Nous sommes entrés dans une nouvelle sorte de réalité où les anciennes règles et les anciennes limitations ne s’appliquent pas nécessairement.
Comme signalé, nous pouvons grandement simplifier le problème en le considérant comme des « courants de résonances scalaires », ces courants coulent du potentiel le plus élevé vers le potentiel plus bas, indépendamment de ce que nous considérons « émission » ou « réception ». En effet, émettre à un potentiel plus bas c’est recevoir, et recevoir à un potentiel plus haut c’est émettre. Donc « l’émetteur-récepteur » est un système spécial où en biaisant simplement deux nœuds différemment on détermine dans quel sens la résonance scalaire s’écoulera. On peut augmenter et diminuer la masse et l’inertie d’un objet, simplement en biaisant d’une manière appropriée les deux nœuds de l’émetteur-récepteur.

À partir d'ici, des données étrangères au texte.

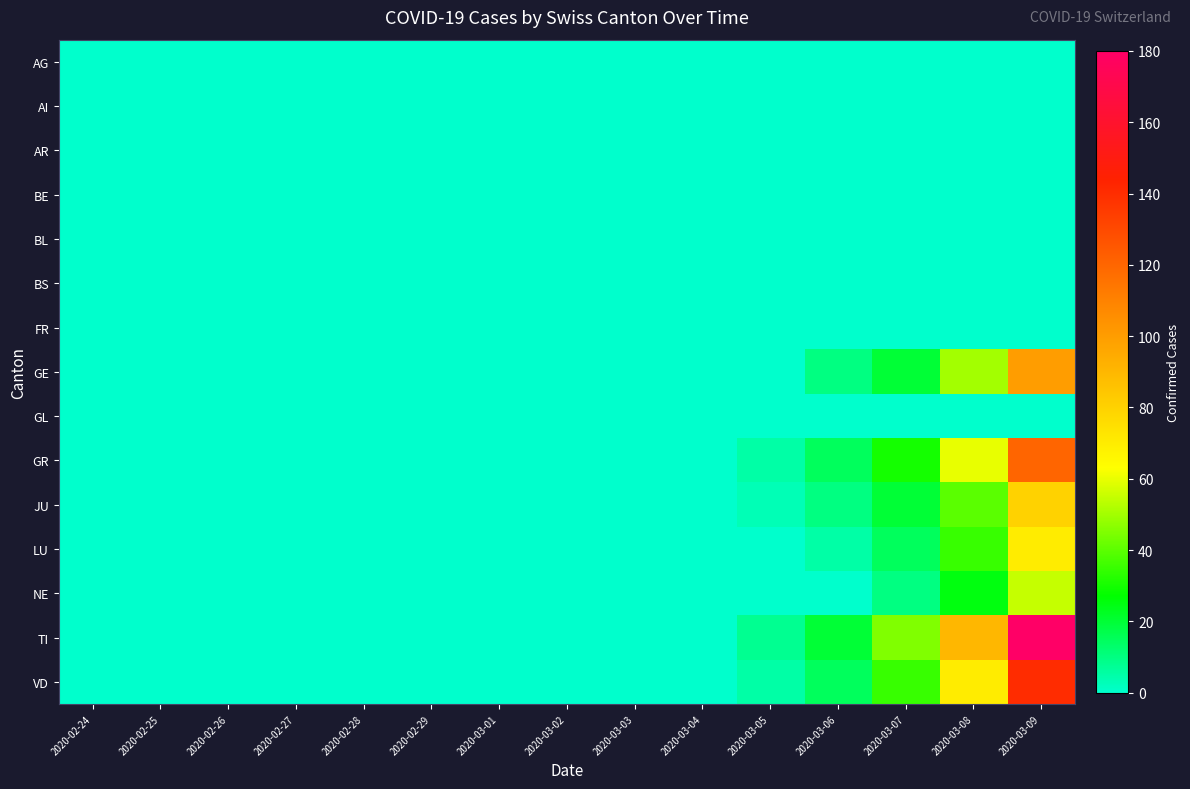

Count the number of data series in this chart.

15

Lors d’une expérience accidentelle d’une durée de quelques heures :
« Golden a chargé une zone de sorte que, localement toutes les horloges ont été faussées, cela incluait des horloges électriques, des montres à piles et une horloge ancienne à pendule, le débit du flux de temps lui-même a été apparemment altéré dans la zone locale par la charge accumulée, laquelle a mis quatre jours à s’épancher et se décharger. Au bout de quatre jours de décharge, toutes les horloges et les montres sont revenues à la normale ».